#### [Reading text]
---------------
Preventing a collapse of the financial system is part of preventing a depression. However, the shorthand term for this--getting the banks able and willing to lend--is misleading. There are plenty of banks that can lend. The problem is the borrowers: Those that could be counted on to repay their debts are mostly uninterested in borrowing, and those who want to borrow probably can't afford to take on more debt. That's the truth about the fix we're in. There are, however, two ways to fix it.

Spend less

First there's the long slow fix: Everybody spends less than they earn and either saves or pays off debts. This can be done. In fact, it always is done--it's the way this sort of situation is always fixed. However, it takes a long time. It's painful and disruptive. It's also unfair, in the sense that the pain falls disproportionately hard on different people depending on where they live and where they are in their life.
---------------
#### [Exercise description]
Edit the passage on preventing a depression between "Preventing a collapse" and "ways to fix it.", inclusive, so that "banks" becomes "lenders". The rows that come next are separate material, unconnected to the passage on preventing a depression.
---------------
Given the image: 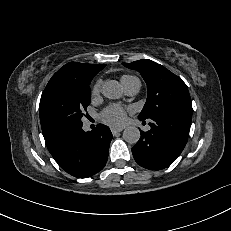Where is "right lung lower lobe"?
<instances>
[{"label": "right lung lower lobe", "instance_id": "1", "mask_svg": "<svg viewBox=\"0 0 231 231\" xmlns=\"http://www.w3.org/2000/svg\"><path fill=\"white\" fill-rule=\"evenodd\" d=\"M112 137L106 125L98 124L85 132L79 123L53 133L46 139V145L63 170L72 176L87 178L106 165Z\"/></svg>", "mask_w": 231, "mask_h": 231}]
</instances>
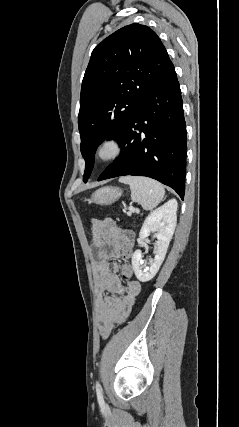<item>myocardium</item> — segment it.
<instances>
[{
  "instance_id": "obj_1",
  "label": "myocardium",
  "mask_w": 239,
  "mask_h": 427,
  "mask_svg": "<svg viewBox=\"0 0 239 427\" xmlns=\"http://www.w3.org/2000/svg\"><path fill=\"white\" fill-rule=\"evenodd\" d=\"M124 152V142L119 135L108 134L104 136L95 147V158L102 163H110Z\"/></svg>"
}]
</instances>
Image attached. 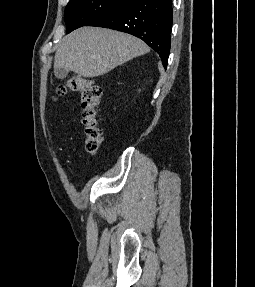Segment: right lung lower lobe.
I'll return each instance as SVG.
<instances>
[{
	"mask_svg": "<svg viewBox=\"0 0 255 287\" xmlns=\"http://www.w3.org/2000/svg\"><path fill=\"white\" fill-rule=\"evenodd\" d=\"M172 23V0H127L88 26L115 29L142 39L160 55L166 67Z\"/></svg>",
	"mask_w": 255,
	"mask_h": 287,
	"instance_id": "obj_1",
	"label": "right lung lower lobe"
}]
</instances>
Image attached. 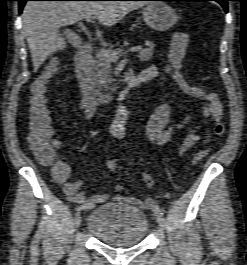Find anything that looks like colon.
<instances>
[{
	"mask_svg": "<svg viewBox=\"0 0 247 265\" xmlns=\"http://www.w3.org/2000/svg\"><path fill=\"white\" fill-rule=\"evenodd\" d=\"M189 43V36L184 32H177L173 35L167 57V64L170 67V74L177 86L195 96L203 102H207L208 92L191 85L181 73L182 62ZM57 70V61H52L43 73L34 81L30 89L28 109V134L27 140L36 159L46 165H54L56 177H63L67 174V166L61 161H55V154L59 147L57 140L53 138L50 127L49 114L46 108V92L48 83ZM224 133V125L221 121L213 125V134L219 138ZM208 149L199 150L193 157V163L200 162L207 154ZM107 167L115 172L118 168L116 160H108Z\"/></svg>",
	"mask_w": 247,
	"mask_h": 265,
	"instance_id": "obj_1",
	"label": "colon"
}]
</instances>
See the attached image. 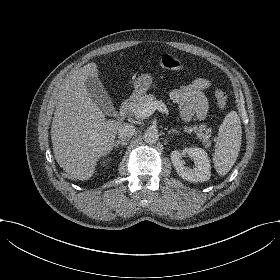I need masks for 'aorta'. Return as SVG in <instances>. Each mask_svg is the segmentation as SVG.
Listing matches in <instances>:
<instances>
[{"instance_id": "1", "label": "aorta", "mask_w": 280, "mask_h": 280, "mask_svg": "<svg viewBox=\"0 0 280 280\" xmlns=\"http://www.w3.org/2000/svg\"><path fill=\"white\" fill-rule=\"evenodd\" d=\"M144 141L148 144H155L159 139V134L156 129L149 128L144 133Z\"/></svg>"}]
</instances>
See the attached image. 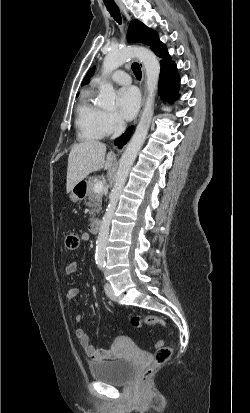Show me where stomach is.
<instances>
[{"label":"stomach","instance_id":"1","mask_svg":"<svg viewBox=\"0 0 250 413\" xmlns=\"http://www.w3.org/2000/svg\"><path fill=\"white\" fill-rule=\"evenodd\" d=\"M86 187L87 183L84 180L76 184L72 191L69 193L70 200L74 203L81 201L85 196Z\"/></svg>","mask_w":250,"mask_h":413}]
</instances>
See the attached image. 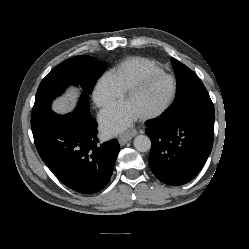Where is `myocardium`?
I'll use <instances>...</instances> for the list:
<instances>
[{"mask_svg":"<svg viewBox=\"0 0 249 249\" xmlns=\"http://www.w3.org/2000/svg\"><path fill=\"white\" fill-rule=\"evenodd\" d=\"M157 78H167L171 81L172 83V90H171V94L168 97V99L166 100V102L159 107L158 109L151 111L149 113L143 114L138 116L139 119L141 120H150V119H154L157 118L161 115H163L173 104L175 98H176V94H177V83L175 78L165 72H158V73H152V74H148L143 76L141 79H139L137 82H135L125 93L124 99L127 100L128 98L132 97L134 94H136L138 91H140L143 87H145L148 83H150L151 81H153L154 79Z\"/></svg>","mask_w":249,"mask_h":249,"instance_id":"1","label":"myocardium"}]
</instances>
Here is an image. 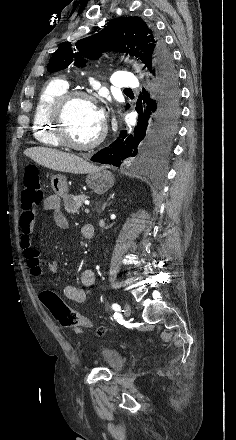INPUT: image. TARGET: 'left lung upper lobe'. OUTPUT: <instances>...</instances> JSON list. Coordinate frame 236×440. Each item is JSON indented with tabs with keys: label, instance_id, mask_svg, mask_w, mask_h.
---------------
#### [Final answer]
Preventing a collapse of the financial system is part of preventing a depression. However, the shorthand term for this--getting the lenders able and willing to lend--is misleading. There are plenty of lenders that can lend. The problem is the borrowers: Those that could be counted on to repay their debts are mostly uninterested in borrowing, and those who want to borrow probably can't afford to take on more debt. That's the truth about the fix we're in. There are, however, two ways to fix it.